About this exercise
Below is a listing; transcribe it exactly but without any images.

*** Opening Dataset extract ***

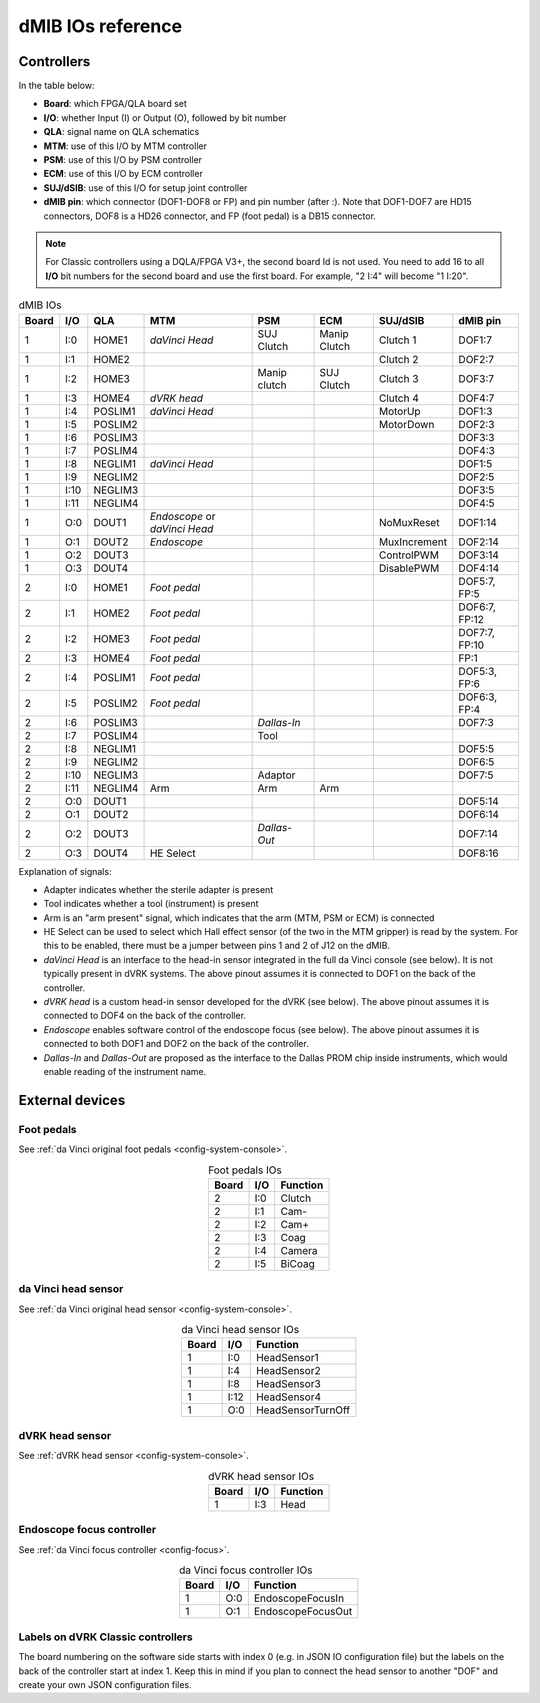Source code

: .. _dmib-io:

dMIB IOs reference
##################

Controllers
***********

In the table below:

* **Board**: which FPGA/QLA board set
* **I/O**: whether Input (I) or Output (O), followed by bit number
* **QLA**: signal name on QLA schematics
* **MTM**: use of this I/O by MTM controller
* **PSM**: use of this I/O by PSM controller
* **ECM**: use of this I/O by ECM controller
* **SUJ/dSIB**: use of this I/O for setup joint controller
* **dMIB pin**: which connector (DOF1-DOF8 or FP) and pin number
  (after :). Note that DOF1-DOF7 are HD15 connectors, DOF8 is a HD26
  connector, and FP (foot pedal) is a DB15 connector.

.. note::

   For Classic controllers using a DQLA/FPGA V3+, the second board Id
   is not used.  You need to add 16 to all **I/O** bit numbers for the
   second board and use the first board.  For example, "2 I:4" will
   become "1 I:20".

.. csv-table:: dMIB IOs
   :name: dmib-ios-table
   :header: "Board", "I/O", "QLA", "MTM", "PSM", "ECM", "SUJ/dSIB", "dMIB pin"
   :align: center

   "1", "I:0", "HOME1", "*daVinci Head*", "SUJ Clutch", "Manip Clutch", "Clutch 1", "DOF1:7"
   "1", "I:1", "HOME2", "", "", "", "Clutch 2", "DOF2:7"
   "1", "I:2", "HOME3", "", "Manip clutch", "SUJ Clutch", "Clutch 3", "DOF3:7"
   "1", "I:3", "HOME4", "*dVRK head*", "", "", "Clutch 4", "DOF4:7"
   "1", "I:4", "POSLIM1", "*daVinci Head*", "", "", "MotorUp", "DOF1:3"
   "1", "I:5", "POSLIM2", "", "", "", "MotorDown", "DOF2:3"
   "1", "I:6", "POSLIM3", "", "", "", "", "DOF3:3"
   "1", "I:7", "POSLIM4", "", "", "", "", "DOF4:3"
   "1", "I:8", "NEGLIM1", "*daVinci Head*", "", "", "", "DOF1:5"
   "1", "I:9", "NEGLIM2", "", "", "", "", "DOF2:5"
   "1", "I:10", "NEGLIM3", "", "", "", "", "DOF3:5"
   "1", "I:11", "NEGLIM4", "", "", "", "", "DOF4:5"
   "1", "O:0", "DOUT1", "*Endoscope* or *daVinci Head*", "", "", "NoMuxReset", "DOF1:14"
   "1", "O:1", "DOUT2", "*Endoscope*", "", "", "MuxIncrement", "DOF2:14"
   "1", "O:2", "DOUT3", "", "", "", "ControlPWM", "DOF3:14"
   "1", "O:3", "DOUT4", "", "", "", "DisablePWM", "DOF4:14"
   "2", "I:0", "HOME1", "*Foot pedal*", "", "", "", "DOF5:7, FP:5"
   "2", "I:1", "HOME2", "*Foot pedal*", "", "", "", "DOF6:7, FP:12"
   "2", "I:2", "HOME3", "*Foot pedal*", "", "", "", "DOF7:7, FP:10"
   "2", "I:3", "HOME4", "*Foot pedal*", "", "", "", "FP:1"
   "2", "I:4", "POSLIM1", "*Foot pedal*", "", "", "", "DOF5:3, FP:6"
   "2", "I:5", "POSLIM2", "*Foot pedal*", "", "", "", "DOF6:3, FP:4"
   "2", "I:6", "POSLIM3", "", "*Dallas-In*", "", "", "DOF7:3"
   "2", "I:7", "POSLIM4", "", "Tool", "", "", ""
   "2", "I:8", "NEGLIM1", "", "", "", "", "DOF5:5"
   "2", "I:9", "NEGLIM2", "", "", "", "", "DOF6:5"
   "2", "I:10", "NEGLIM3", "", "Adaptor", "", "", "DOF7:5"
   "2", "I:11", "NEGLIM4", "Arm", "Arm", "Arm", "", ""
   "2", "O:0", "DOUT1", "", "", "", "", "DOF5:14"
   "2", "O:1", "DOUT2", "", "", "", "", "DOF6:14"
   "2", "O:2", "DOUT3", "", "*Dallas-Out*", "", "", "DOF7:14"
   "2", "O:3", "DOUT4", "HE Select", "", "", "", "DOF8:16"

Explanation of signals:

* Adapter indicates whether the sterile adapter is present
* Tool indicates whether a tool (instrument) is present
* Arm is an "arm present" signal, which indicates that the arm (MTM,
  PSM or ECM) is connected
* HE Select can be used to select which Hall effect sensor (of the two
  in the MTM gripper) is read by the system. For this to be enabled,
  there must be a jumper between pins 1 and 2 of J12 on the dMIB.
* *daVinci Head* is an interface to the head-in sensor integrated in
  the full da Vinci console (see below). It is not typically present
  in dVRK systems. The above pinout assumes it is connected to DOF1 on
  the back of the controller.
* *dVRK head* is a custom head-in sensor developed for the dVRK (see
  below). The above pinout assumes it is connected to DOF4 on the back
  of the controller.
* *Endoscope* enables software control of the endoscope focus (see
  below). The above pinout assumes it is connected to both DOF1 and
  DOF2 on the back of the controller.
* *Dallas-In* and *Dallas-Out* are proposed as the interface to the
  Dallas PROM chip inside instruments, which would enable reading of
  the instrument name.

External devices
****************

Foot pedals
===========

See :ref:`da Vinci original foot pedals <config-system-console>`.

.. csv-table:: Foot pedals IOs
   :name: foot-pedals-ios-table
   :header: "Board", "I/O", "Function"
   :align: center

   "2", "I:0", "Clutch"
   "2", "I:1", "Cam-"
   "2", "I:2", "Cam+"
   "2", "I:3", "Coag"
   "2", "I:4", "Camera"
   "2", "I:5", "BiCoag"

da Vinci head sensor
====================

See :ref:`da Vinci original head sensor <config-system-console>`.

.. csv-table:: da Vinci head sensor IOs
   :name: davinci-head-sensor-ios-table
   :header: "Board", "I/O", "Function"
   :align: center

   "1", "I:0", "HeadSensor1"
   "1", "I:4", "HeadSensor2"
   "1", "I:8", "HeadSensor3"
   "1", "I:12", "HeadSensor4"
   "1", "O:0", "HeadSensorTurnOff"

dVRK head sensor
================

See :ref:`dVRK head sensor <config-system-console>`.

.. csv-table:: dVRK head sensor IOs
   :name: dvrk-head-sensor-ios-table
   :header: "Board", "I/O", "Function"
   :align: center

   "1", "I:3", "Head"

Endoscope focus controller
==========================

See :ref:`da Vinci focus controller <config-focus>`.

.. csv-table:: da Vinci focus controller IOs
   :name: davinci-focus-controller-ios-table
   :header: "Board", "I/O", "Function"
   :align: center

   "1", "O:0", "EndoscopeFocusIn"
   "1", "O:1", "EndoscopeFocusOut"


Labels on dVRK Classic controllers
==================================

The board numbering on the software side starts with index 0 (e.g. in
JSON IO configuration file) but the labels on the back of the
controller start at index 1.  Keep this in mind if you plan to connect
the head sensor to another "DOF" and create your own JSON
configuration files.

*** Closing Dataset extract ***

Solution to the problem
Source code

: .. _dmib-io:

dMIB IOs reference
##################

Controllers
***********

In the table below:

* **Board**: which FPGA/QLA board set
* **I/O**: whether Input (I) or Output (O), followed by bit number
* **QLA**: signal name on QLA schematics
* **MTM**: use of this I/O by MTM controller
* **PSM**: use of this I/O by PSM controller
* **ECM**: use of this I/O by ECM controller
* **SUJ/dSIB**: use of this I/O for setup joint controller
* **dMIB pin**: which connector (DOF1-DOF8 or FP) and pin number
  (after :). Note that DOF1-DOF7 are HD15 connectors, DOF8 is a HD26
  connector, and FP (foot pedal) is a DB15 connector.

.. note::

   For Classic controllers using a DQLA/FPGA V3+, the second board Id
   is not used.  You need to add 16 to all **I/O** bit numbers for the
   second board and use the first board.  For example, "2 I:4" will
   become "1 I:20".

.. csv-table:: dMIB IOs
   :name: dmib-ios-table
   :header: "Board", "I/O", "QLA", "MTM", "PSM", "ECM", "SUJ/dSIB", "dMIB pin"
   :align: center

   "1", "I:0", "HOME1", "*daVinci Head*", "SUJ Clutch", "Manip Clutch", "Clutch 1", "DOF1:7"
   "1", "I:1", "HOME2", "", "", "", "Clutch 2", "DOF2:7"
   "1", "I:2", "HOME3", "", "Manip clutch", "SUJ Clutch", "Clutch 3", "DOF3:7"
   "1", "I:3", "HOME4", "*dVRK head*", "", "", "Clutch 4", "DOF4:7"
   "1", "I:4", "POSLIM1", "*daVinci Head*", "", "", "MotorUp", "DOF1:3"
   "1", "I:5", "POSLIM2", "", "", "", "MotorDown", "DOF2:3"
   "1", "I:6", "POSLIM3", "", "", "", "", "DOF3:3"
   "1", "I:7", "POSLIM4", "", "", "", "", "DOF4:3"
   "1", "I:8", "NEGLIM1", "*daVinci Head*", "", "", "", "DOF1:5"
   "1", "I:9", "NEGLIM2", "", "", "", "", "DOF2:5"
   "1", "I:10", "NEGLIM3", "", "", "", "", "DOF3:5"
   "1", "I:11", "NEGLIM4", "", "", "", "", "DOF4:5"
   "1", "O:0", "DOUT1", "*Endoscope* or *daVinci Head*", "", "", "NoMuxReset", "DOF1:14"
   "1", "O:1", "DOUT2", "*Endoscope*", "", "", "MuxIncrement", "DOF2:14"
   "1", "O:2", "DOUT3", "", "", "", "ControlPWM", "DOF3:14"
   "1", "O:3", "DOUT4", "", "", "", "DisablePWM", "DOF4:14"
   "2", "I:0", "HOME1", "*Foot pedal*", "", "", "", "DOF5:7, FP:5"
   "2", "I:1", "HOME2", "*Foot pedal*", "", "", "", "DOF6:7, FP:12"
   "2", "I:2", "HOME3", "*Foot pedal*", "", "", "", "DOF7:7, FP:10"
   "2", "I:3", "HOME4", "*Foot pedal*", "", "", "", "FP:1"
   "2", "I:4", "POSLIM1", "*Foot pedal*", "", "", "", "DOF5:3, FP:6"
   "2", "I:5", "POSLIM2", "*Foot pedal*", "", "", "", "DOF6:3, FP:4"
   "2", "I:6", "POSLIM3", "", "*Dallas-In*", "", "", "DOF7:3"
   "2", "I:7", "POSLIM4", "", "Tool", "", "", ""
   "2", "I:8", "NEGLIM1", "", "", "", "", "DOF5:5"
   "2", "I:9", "NEGLIM2", "", "", "", "", "DOF6:5"
   "2", "I:10", "NEGLIM3", "", "Adaptor", "", "", "DOF7:5"
   "2", "I:11", "NEGLIM4", "Arm", "Arm", "Arm", "", ""
   "2", "O:0", "DOUT1", "", "", "", "", "DOF5:14"
   "2", "O:1", "DOUT2", "", "", "", "", "DOF6:14"
   "2", "O:2", "DOUT3", "", "*Dallas-Out*", "", "", "DOF7:14"
   "2", "O:3", "DOUT4", "HE Select", "", "", "", "DOF8:16"

Explanation of signals:

* Adapter indicates whether the sterile adapter is present
* Tool indicates whether a tool (instrument) is present
* Arm is an "arm present" signal, which indicates that the arm (MTM,
  PSM or ECM) is connected
* HE Select can be used to select which Hall effect sensor (of the two
  in the MTM gripper) is read by the system. For this to be enabled,
  there must be a jumper between pins 1 and 2 of J12 on the dMIB.
* *daVinci Head* is an interface to the head-in sensor integrated in
  the full da Vinci console (see below). It is not typically present
  in dVRK systems. The above pinout assumes it is connected to DOF1 on
  the back of the controller.
* *dVRK head* is a custom head-in sensor developed for the dVRK (see
  below). The above pinout assumes it is connected to DOF4 on the back
  of the controller.
* *Endoscope* enables software control of the endoscope focus (see
  below). The above pinout assumes it is connected to both DOF1 and
  DOF2 on the back of the controller.
* *Dallas-In* and *Dallas-Out* are proposed as the interface to the
  Dallas PROM chip inside instruments, which would enable reading of
  the instrument name.

External devices
****************

Foot pedals
===========

See :ref:`da Vinci original foot pedals <config-system-console>`.

.. csv-table:: Foot pedals IOs
   :name: foot-pedals-ios-table
   :header: "Board", "I/O", "Function"
   :align: center

   "2", "I:0", "Clutch"
   "2", "I:1", "Cam-"
   "2", "I:2", "Cam+"
   "2", "I:3", "Coag"
   "2", "I:4", "Camera"
   "2", "I:5", "BiCoag"

da Vinci head sensor
====================

See :ref:`da Vinci original head sensor <config-system-console>`.

.. csv-table:: da Vinci head sensor IOs
   :name: davinci-head-sensor-ios-table
   :header: "Board", "I/O", "Function"
   :align: center

   "1", "I:0", "HeadSensor1"
   "1", "I:4", "HeadSensor2"
   "1", "I:8", "HeadSensor3"
   "1", "I:12", "HeadSensor4"
   "1", "O:0", "HeadSensorTurnOff"

dVRK head sensor
================

See :ref:`dVRK head sensor <config-system-console>`.

.. csv-table:: dVRK head sensor IOs
   :name: dvrk-head-sensor-ios-table
   :header: "Board", "I/O", "Function"
   :align: center

   "1", "I:3", "Head"

Endoscope focus controller
==========================

See :ref:`da Vinci focus controller <config-focus>`.

.. csv-table:: da Vinci focus controller IOs
   :name: davinci-focus-controller-ios-table
   :header: "Board", "I/O", "Function"
   :align: center

   "1", "O:0", "EndoscopeFocusIn"
   "1", "O:1", "EndoscopeFocusOut"


Labels on dVRK Classic controllers
==================================

The board numbering on the software side starts with index 0 (e.g. in
JSON IO configuration file) but the labels on the back of the
controller start at index 1.  Keep this in mind if you plan to connect
the head sensor to another "DOF" and create your own JSON
configuration files.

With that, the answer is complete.